Do Nurses at Tuckerman Rehabilitation And Healthcare Center Stick Around?

TUCKERMAN REHABILITATION AND HEALTHCARE CENTER has a staff turnover rate of 38%, which is about average for Maryland nursing homes (state average: 46%). Moderate turnover is common in nursing homes, but families should still ask about staff tenure and how the facility maintains care continuity when employees leave.

Was Tuckerman Rehabilitation And Healthcare Center Ever Fined?

TUCKERMAN REHABILITATION AND HEALTHCARE CENTER has no federal fines on record. CMS issues fines when nursing homes fail to meet care standards or don't correct problems found during inspections.
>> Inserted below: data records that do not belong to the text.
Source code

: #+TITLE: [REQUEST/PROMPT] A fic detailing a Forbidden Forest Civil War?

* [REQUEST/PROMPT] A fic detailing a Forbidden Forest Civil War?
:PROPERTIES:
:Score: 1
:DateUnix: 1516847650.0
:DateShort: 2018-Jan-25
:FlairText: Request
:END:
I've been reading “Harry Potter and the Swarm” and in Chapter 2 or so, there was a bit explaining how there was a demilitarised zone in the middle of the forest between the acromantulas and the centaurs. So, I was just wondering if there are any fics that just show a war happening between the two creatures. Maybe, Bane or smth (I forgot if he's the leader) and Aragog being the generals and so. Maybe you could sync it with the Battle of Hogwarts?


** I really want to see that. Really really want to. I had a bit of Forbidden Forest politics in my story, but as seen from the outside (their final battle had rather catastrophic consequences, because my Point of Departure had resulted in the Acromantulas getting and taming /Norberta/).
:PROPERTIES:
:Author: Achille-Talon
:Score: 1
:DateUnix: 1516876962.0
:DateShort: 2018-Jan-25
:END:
The absence of fines suggests the facility has either maintained compliance or corrected any issues before penalties were assessed. This is a positive indicator, though families should still review recent inspection reports for the full picture.

Is Tuckerman Rehabilitation And Healthcare Center on Any Federal Watch List?

TUCKERMAN REHABILITATION AND HEALTHCARE CENTER is not on any federal watch list. The most significant is the Special Focus Facility (SFF) program, which identifies the bottom 1% of nursing homes nationally based on persistent, serious quality problems. Not being on this list means the facility has avoided the pattern of deficiencies that triggers enhanced federal oversight. This is a positive indicator, though families should still review the facility's inspection history directly.